On deployment-deploy01 there is:

/etc/ssh/userkeys/root.d/cumin
# Cumin Masters. TODO: use 'restrict' once available across the fleet (> jessie)
from="172.16.1.151,172.16.1.135,172.16.5.1,172.16.6.176,172.16.4.46,172.16.6.133",no-agent-forwarding,no-port-forwarding,no-x11-forwarding,no-user-rc ssh-ed25519 AAAAC3NzaC1lZDI1NTE5AAAAICcav+ECiF6hW2XRuP7R8nqDw4hPlD0OChsGvB6K27jK root@cloudinfra-internal-puppetmaster-02

from="172.16.5.1,172.16.6.176",no-agent-forwarding,no-port-forwarding,no-x11-forwarding,no-user-rc ssh-ed25519 AAAAC3NzaC1lZDI1NTE5AAAAIHMS6pXywYSw1kaZQivozB8qUx0vd1gqiAnVqJuS365B root@deployment-cumin

Cause there are bunch of hiera keys and I updated the wrong one I guess.

Change 606986 merged by Muehlenhoff:
[operations/puppet@production] cumin: fix labs install on Buster

https://gerrit.wikimedia.org/r/606986

On integration I am hitting a wall, the keyholder refuses to grant access:

For integration, the agent refuses to sign:

integration-cumin:~$ sudo -H SSH_AUTH_SOCK=/run/keyholder/proxy.sock ssh root@integration-agent-docker-1004.integration.eqiad.wmflabs
sign_and_send_pubkey: signing failed: agent refused operation
root@integration-agent-docker-1004.integration.eqiad.wmflabs: Permission denied (publickey).

I can't find the issue :-\

@hashar I've systemctl restart keyholder-proxy.service and ssh seems to work fine now and I can run cumin too.

Change 607009 had a related patch set uploaded (by Hashar; owner: Hashar):
[integration/config@master] Move to integration-cumin (Buster)

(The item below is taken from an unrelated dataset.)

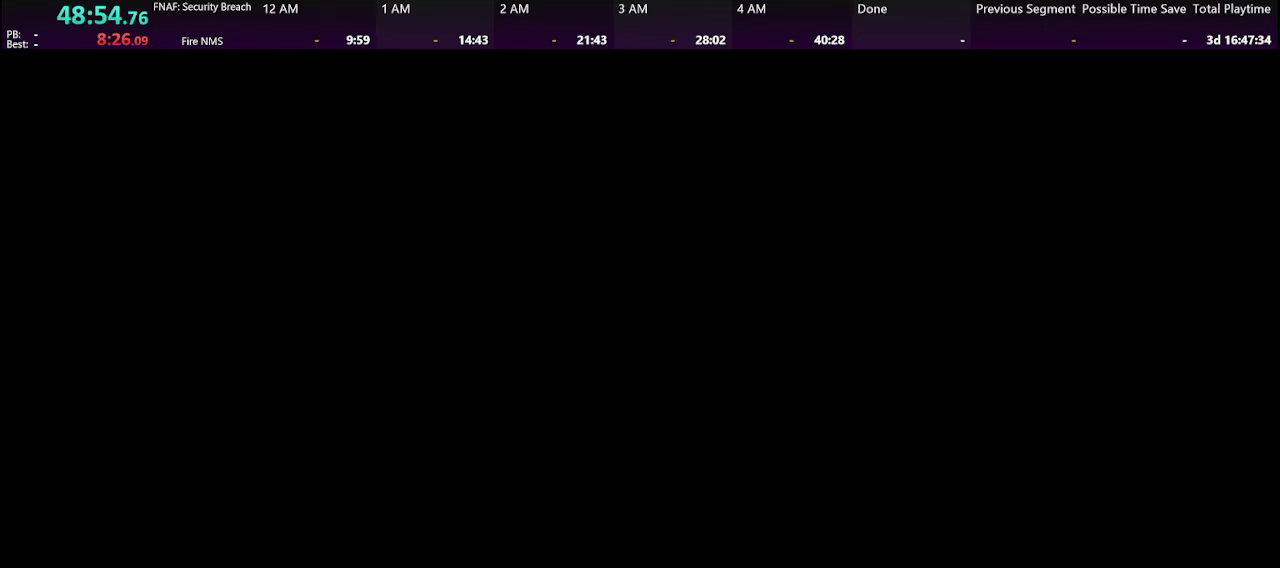
Gameplay with keyboard and mouse; each line is a JSON object with the keys and mouse buttons held at the frame after it. "events" lists presses ("down") and releases ("up") of "1", "2", "3", "4", "5", "a", "alt", "b", "c", "ctrl", "d", "e", "f", "g", "q", "r", "s", "shift", "space", "t", "tab", "tilde", "v", "w", "x", "z", "mouse_left", "mouse_wheel", "mouse_right", "mouse_mb4" and "mouse_mb5" between this image and that frame as [ms after this image, input, new state], when the widget could be followed in between. "mouse_left", "mouse_wheel", "mouse_right", "mouse_mb4", "mouse_mb5" = the "left", "wheel", "right", "mb4", "mb5" buttons of the "mouse" list. No other keys are recorded. "wheel" means that the mouse wheel is clicked or scrolled. Mouse movement is not recorded.
{"keys": [], "mouse": [], "events": [[366, "2", "down"], [433, "2", "up"]]}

https://gerrit.wikimedia.org/r/607009

Change 607009 merged by jenkins-bot:
[integration/config@master] Move to integration-cumin (Buster)

https://gerrit.wikimedia.org/r/607009

It is complete for integration.

On deployment-prep I kept around the old instance just in case but I guess I will delete it at the end of this week.

MoritzMuehlenhoff claimed this task.

All cumin hosts in production are now running Buster.